I've today learned about Yioop!, an open source PHP search engine and crawler that is rather new.

My interest in PHP search engines came about when I discovered Sphider, an older PHP search engine that hasn't had a release since 2013 but was interesting to play around with.

PHP is not highly regarded as a language of search engines and crawlers, but PHP is accessible, it's everywhere, so it's fun to see these search engine and crawler projects using PHP.

Yioop! is written in PHP. It is GPLv3'd and its hardware requirements are low. It just needs an Apache web server with PHP greater than 5.4.

Features

Of course Yioop can search. The parent site, SeekQuarry, tells all about its search features, and about its crawler which can not only crawl regular web pages, but also archive formats like Wikipedia XML or Open Directory Project-RDFs, and email or database dumps. It supports crawls using different data sources. 

There's a news update service that can index newsfeeds on an hourly basis so that Yioop can provide fresh results.

It also has some features that I don't completely understand, but which make me curious and which I will learn of when I soon install Yioop. "Yioop can be configured to allow users to create discussion groups, blogs, and wikis", the Yioop site says. Also, "Yioop's wiki mechanism can be used to build websites."

I'm really curious to install this and maybe fire up an old box to crawl 24/7. I used to crawl using another crawler (I forget which one), and it was always fun to check it in the morning to see what the crawler found and how many pages it had crawled overnight.

Trying a live instance of Yioop!

There's a live instance of Yioop! available for you to run searches on at Yioop.com.

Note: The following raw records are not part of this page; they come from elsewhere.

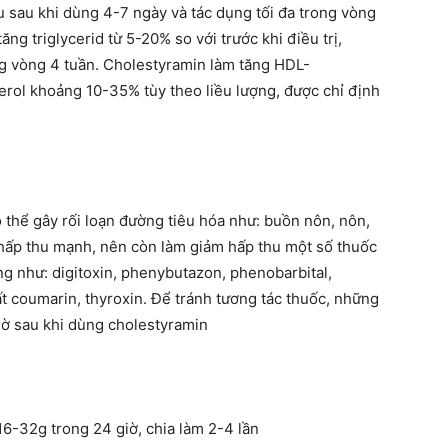
 sau khi dùng 4-7 ngày và tác dụng tối đa trong vòng
ng triglycerid từ 5-20% so với trước khi điều trị,
ng vòng 4 tuần. Cholestyramin làm tăng HDL-
rol khoảng 10-35% tùy theo liều lượng, được chỉ định
 thể gây rối loạn đường tiêu hóa như: buồn nôn, nôn,
 hấp thu mạnh, nên còn làm giảm hấp thu một số thuốc
 như: digitoxin, phenybutazon, phenobarbital,
t coumarin, thyroxin. Để tránh tương tác thuốc, những
iờ sau khi dùng cholestyramin
6-32g trong 24 giờ, chia làm 2-4 lần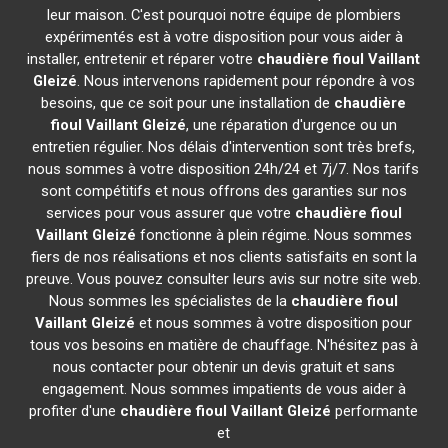
leur maison. C'est pourquoi notre équipe de plombiers
expérimentés est à votre disposition pour vous aider à
installer, entretenir et réparer votre
chaudière fioul Vaillant
Gleizé
. Nous intervenons rapidement pour répondre à vos
besoins, que ce soit pour une installation de
chaudière
fioul Vaillant
Gleizé
, une réparation d'urgence ou un
entretien régulier. Nos délais d'intervention sont très brefs,
nous sommes à votre disposition 24h/24 et 7j/7. Nos tarifs
sont compétitifs et nous offrons des garanties sur nos
services pour vous assurer que votre
chaudière fioul
Vaillant
Gleizé
fonctionne à plein régime. Nous sommes
fiers de nos réalisations et nos clients satisfaits en sont la
preuve. Vous pouvez consulter leurs avis sur notre site web.
Nous sommes les spécialistes de la
chaudière fioul
Vaillant
Gleizé
et nous sommes à votre disposition pour
tous vos besoins en matière de chauffage. N'hésitez pas à
nous contacter pour obtenir un devis gratuit et sans
engagement. Nous sommes impatients de vous aider à
profiter d'une
chaudière fioul Vaillant
Gleizé
performante
et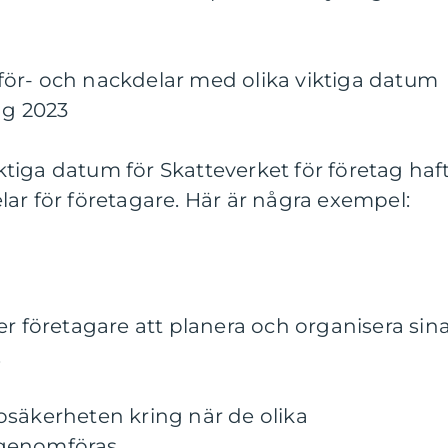
ör- och nackdelar med olika viktiga datum
ag 2023
viktiga datum för Skatteverket för företag haf
ar för företagare. Här är några exempel:
er företagare att planera och organisera sin
.
osäkerheten kring när de olika
genomföras.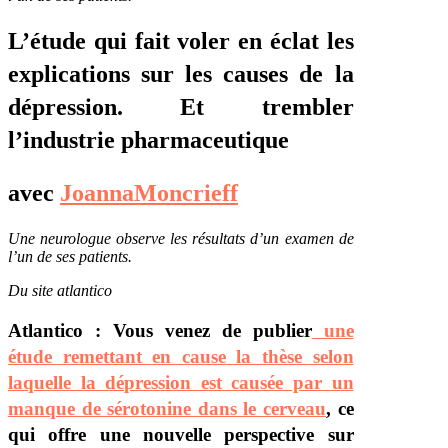
L’étude qui fait voler en éclat les
explications sur les causes de la
dépression. Et trembler
l’industrie pharmaceutique
avec
JoannaMoncrieff
Une neurologue observe les résultats d’un examen de
l’un de ses patients.
Du site atlantico
Atlantico : Vous venez de publier
une
étude remettant en cause la thèse selon
laquelle la dépression est causée par un
manque de sérotonine dans le cerveau
, ce
qui offre une nouvelle perspective sur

Interesting to me is that on Yioop.com 1,024,370,486 pages are indexed. The owner of Yioop.com blogs about his crawls and his goals to achieve higher numbers of pages crawled with his crawls.

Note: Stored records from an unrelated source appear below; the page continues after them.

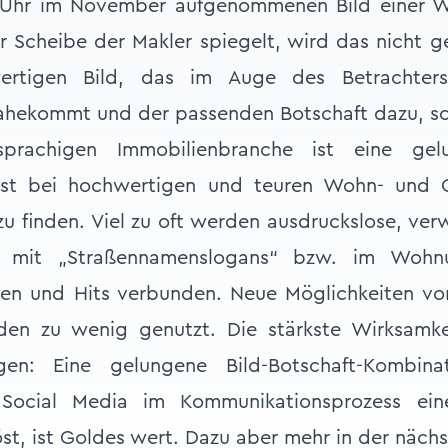
 Uhr im November aufgenommenen Bild einer 
r Scheibe der Makler spiegelt, wird das nicht g
wertigen Bild, das im Auge des Betrachte
hekommt und der passenden Botschaft dazu, s
sprachigen Immobilienbranche ist eine gel
bst bei hochwertigen und teuren Wohn- und 
zu finden. Viel zu oft werden ausdruckslose, ver
s mit „Straßennamenslogans“ bzw. im Wohn
men und Hits verbunden. Neue Möglichkeiten v
en zu wenig genutzt. Die stärkste Wirksamke
en: Eine gelungene Bild-Botschaft-Kombinat
Social Media im Kommunikationsprozess ein
t, ist Goldes wert. Dazu aber mehr in der näch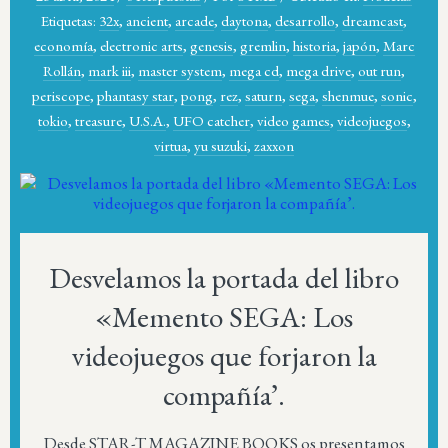
Etiquetas:
32x
,
ancient
,
arcade
,
daytona
,
desarrollo
,
dreamcast
,
economía
,
electronic arts
,
genesis
,
gremlin
,
historia
,
japón
,
Marc
Rollán
,
mark iii
,
master system
,
mega cd
,
mega drive
,
out run
,
periscope
,
phantasy star
,
pong
,
rez
,
saturn
,
sega
,
shenmue
,
sonic
,
tokio
,
treasure
,
U.S.A.
,
UFO catcher
,
video games
,
videojuegos
,
virtua
,
yu suzuki
,
zaxxon
Desvelamos la portada del libro
«Memento SEGA: Los
videojuegos que forjaron la
compañía’.
Desde STAR-T MAGAZINE BOOKS os presentamos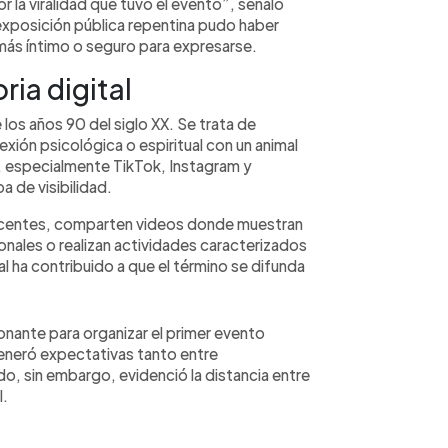
 la viralidad que tuvo el evento”, señaló
 la exposición pública repentina pudo haber
ás íntimo o seguro para expresarse.
ia digital
 los años 90 del siglo XX. Se trata de
xión psicológica o espiritual con un animal
, especialmente TikTok, Instagram y
 de visibilidad.
scentes, comparten videos donde muestran
sonales o realizan actividades caracterizados
l ha contribuido a que el término se difunda
tonante para organizar el primer evento
generó expectativas tanto entre
do, sin embargo, evidenció la distancia entre
l.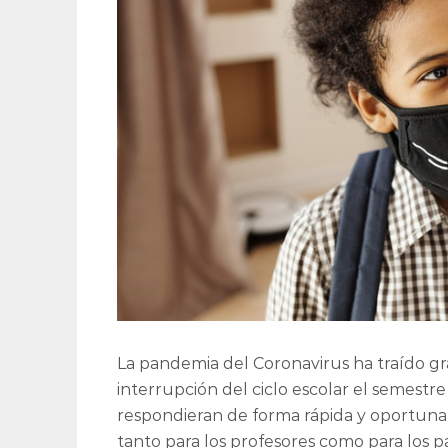
La pandemia del Coronavirus ha traído gra
interrupción del ciclo escolar el semestr
respondieran de forma rápida y oportuna a
tanto para los profesores como para los p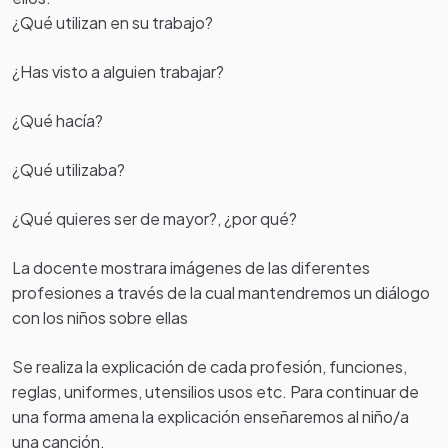
¿Qué utilizan en su trabajo?
¿Has visto a alguien trabajar?
¿Qué hacía?
¿Qué utilizaba?
¿Qué quieres ser de mayor?, ¿por qué?
La docente mostrara imágenes de las diferentes
profesiones a través de la cual mantendremos un diálogo
con los niños sobre ellas
Se realiza la explicación de cada profesión, funciones,
reglas, uniformes, utensilios usos etc. Para continuar de
una forma amena la explicación enseñaremos al niño/a
una canción.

The search itself was slow. It took over 17 seconds to return my search for "php scripts". And I wonder what factors lead to such a great amount of time to return the search and whether there are software optimizations that could result in a sub second return of results.

But I did notice that the same search performed a second time gave me results in 0.04256 seconds, so there does seem to be some caching going on. 

I do like Yioop's presentation as a search engine though. The results give a lot of information next to each link. There's a link to the cached page, to similar pages, to inbound links, and the IP address of the server hosting each site is listed and you can click on that to find other pages on the same IP.

Yioop also features image search. And I don't think it's as advanced so much that there's any image analysis involved, like the type of image search that Google provides, but it was interesting to see an image search feature on a lesser known PHP search engine. There's also the ability to search for videos.

Final thoughts

PHP isn't normally thought of as the language of choice for a search engine, but Yioop looks pretty good. I'm interested in trying it out and doing some crawling just for fun. With its ability to index different types of data, it might be useful for a lot of purposes.